It did report correctly as 200GB, I did not use PTVUpgrade with LBA48 iso cd becuse I cannot boot from cd it kept loading win98 I also checked BIOS and it is set to boot from cd, so I have to use floppy to boot. Only way i can boot from cd was to disconnect C drive and once cd is loaded connect it back but then it did not recognize my new drive at all.


----------



## HomeUser (Jan 12, 2003)

If you can not boot the CD with the Windows drive install then make your backup to the HD using the floppy. Then power off, unplug the "C" drive, boot with the the LBA48 CD, Do the "Piped" backup restore to your new drive from the TiVo drive. 

It is not usually a good idea to "HOT PLUG" hard drives in a PC could result in complete loss of data or worse.


----------



## nicks (Jan 29, 2006)

HomeUser said:


> If you can not boot the CD with the Windows drive install then make your backup to the HD using the floppy. Then power off, unplug the "C" drive, boot with the the LBA48 CD, Do the "Piped" backup restore to your new drive from the TiVo drive.
> 
> It is not usually a good idea to "HOT PLUG" hard drives in a PC could result in complete loss of data or worse.


Can you please give more detail I am not familiar with linux "Piped"??

Thanks,


----------



## HomeUser (Jan 12, 2003)

Pipe, the output of the backup sent to the input of the restore instead of to a file

Follow the link in the first message WeaKnees Interactive Online TiVo Upgrade Instructions


----------

**Directions**
In the forum thread above, how does HomeUser define a pipe?

**Entries shown**
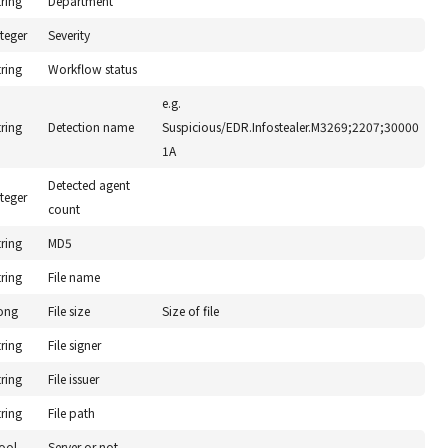
tring
Department
nteger
Severity
tring
Workflow status
e.g.
tring
Detection name
Suspicious/EDR.Infostealer.M3269;2207;30000
1A
Detected agent
nteger
count
tring
MD5
tring
File name
ong
File size
Size of file
tring
File signer
tring
File issuer
tring
File path
ool
Server or not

**Output for this task**
A pipe sends the output of the backup to the input of the restore instead of to a file.